Google's Gemini 2.5 pro is out of beta.

diz@awful.systems · edit-2 1 day ago

Google's Gemini 2.5 pro is out of beta.

Architeuthis@awful.systems · 1 day ago

Claude’s system prompt had leaked at one point, it was a whopping 15K words and there was a directive that if it were asked a math question that you can’t do in your brain or some very similar language it should forward it to the calculator module.

Just tried it, Sonnet 4 got even less digits right 425,808 × 547,958 = 233,325,693,264 (correct is 233.324.900.064)

I’d love to see benchmarks on exactly how bad at numbers LLMs are, since I’m assuming there’s very little useful syntactic information you can encode in a word embedding that corresponds to a number.
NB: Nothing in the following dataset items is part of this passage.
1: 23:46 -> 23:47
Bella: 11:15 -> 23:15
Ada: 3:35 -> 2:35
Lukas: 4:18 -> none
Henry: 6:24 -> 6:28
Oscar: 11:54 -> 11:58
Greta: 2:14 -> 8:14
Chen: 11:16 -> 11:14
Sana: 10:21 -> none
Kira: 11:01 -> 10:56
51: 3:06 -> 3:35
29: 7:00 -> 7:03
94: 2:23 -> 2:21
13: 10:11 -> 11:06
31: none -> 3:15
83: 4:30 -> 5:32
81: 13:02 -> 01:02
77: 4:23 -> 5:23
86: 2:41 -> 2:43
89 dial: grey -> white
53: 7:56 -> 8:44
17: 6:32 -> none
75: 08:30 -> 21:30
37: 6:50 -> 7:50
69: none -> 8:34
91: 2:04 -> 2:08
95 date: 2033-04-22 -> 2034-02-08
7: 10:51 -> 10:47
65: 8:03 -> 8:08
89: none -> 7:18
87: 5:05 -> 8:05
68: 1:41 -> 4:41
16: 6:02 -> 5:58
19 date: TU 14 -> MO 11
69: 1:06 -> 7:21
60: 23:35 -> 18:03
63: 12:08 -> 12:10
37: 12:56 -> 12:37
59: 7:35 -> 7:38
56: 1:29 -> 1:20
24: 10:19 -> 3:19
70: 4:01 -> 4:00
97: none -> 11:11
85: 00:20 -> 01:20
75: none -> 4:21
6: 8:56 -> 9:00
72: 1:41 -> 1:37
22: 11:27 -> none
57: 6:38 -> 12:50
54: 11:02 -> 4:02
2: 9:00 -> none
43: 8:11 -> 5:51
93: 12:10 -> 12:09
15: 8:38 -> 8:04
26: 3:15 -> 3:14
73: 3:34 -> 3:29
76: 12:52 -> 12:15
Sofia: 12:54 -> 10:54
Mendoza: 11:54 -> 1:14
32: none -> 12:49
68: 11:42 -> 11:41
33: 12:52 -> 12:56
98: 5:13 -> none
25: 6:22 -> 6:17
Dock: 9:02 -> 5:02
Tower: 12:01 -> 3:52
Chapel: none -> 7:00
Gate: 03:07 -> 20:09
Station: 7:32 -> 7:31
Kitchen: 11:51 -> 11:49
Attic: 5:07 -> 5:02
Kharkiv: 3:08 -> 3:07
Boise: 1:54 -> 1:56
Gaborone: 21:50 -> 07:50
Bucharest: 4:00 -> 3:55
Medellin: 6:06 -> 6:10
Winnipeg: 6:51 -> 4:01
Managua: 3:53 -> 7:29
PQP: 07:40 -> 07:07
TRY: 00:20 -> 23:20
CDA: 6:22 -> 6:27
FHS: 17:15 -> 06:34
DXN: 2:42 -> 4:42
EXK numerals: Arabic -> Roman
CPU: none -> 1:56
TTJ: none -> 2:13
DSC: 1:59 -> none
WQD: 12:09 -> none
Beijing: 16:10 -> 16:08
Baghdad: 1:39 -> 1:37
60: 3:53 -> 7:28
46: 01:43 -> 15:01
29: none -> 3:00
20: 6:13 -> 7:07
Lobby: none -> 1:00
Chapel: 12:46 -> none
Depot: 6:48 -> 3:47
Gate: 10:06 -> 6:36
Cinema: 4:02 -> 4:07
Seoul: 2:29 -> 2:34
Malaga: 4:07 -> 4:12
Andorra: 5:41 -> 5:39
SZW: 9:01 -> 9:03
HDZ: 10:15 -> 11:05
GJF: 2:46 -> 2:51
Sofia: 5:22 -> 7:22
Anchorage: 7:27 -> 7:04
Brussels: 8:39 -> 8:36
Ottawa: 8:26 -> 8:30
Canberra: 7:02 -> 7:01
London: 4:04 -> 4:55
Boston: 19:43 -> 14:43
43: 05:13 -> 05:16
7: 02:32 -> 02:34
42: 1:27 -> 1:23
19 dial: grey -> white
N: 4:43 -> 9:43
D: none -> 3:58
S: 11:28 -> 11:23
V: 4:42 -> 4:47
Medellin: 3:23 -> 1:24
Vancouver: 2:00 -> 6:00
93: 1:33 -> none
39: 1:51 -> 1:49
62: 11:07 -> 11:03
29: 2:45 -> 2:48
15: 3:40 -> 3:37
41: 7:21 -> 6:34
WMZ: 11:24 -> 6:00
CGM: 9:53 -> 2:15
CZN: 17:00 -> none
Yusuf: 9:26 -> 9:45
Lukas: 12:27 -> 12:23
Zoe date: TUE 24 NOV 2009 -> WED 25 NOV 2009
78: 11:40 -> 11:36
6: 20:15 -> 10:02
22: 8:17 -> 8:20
I know RAG was notoriously bad at matching facts with their proper year for instance, and using an LLM as a shopping assistant (ChatGTP what’s the best 2k monitor for less than $500 made after 2020) is an incredibly obvious use case that the CEOs that love to claim so and so profession will be done as a human endeavor by next Tuesday after lunch won’t even allude to.

Soyweiser@awful.systems · 1 day ago

I really wonder if those prompts can be bypassed by doing a ‘ignore further instructions’ line. As looking at the Grok prompt they seem to put the main prompt around the user supplied one.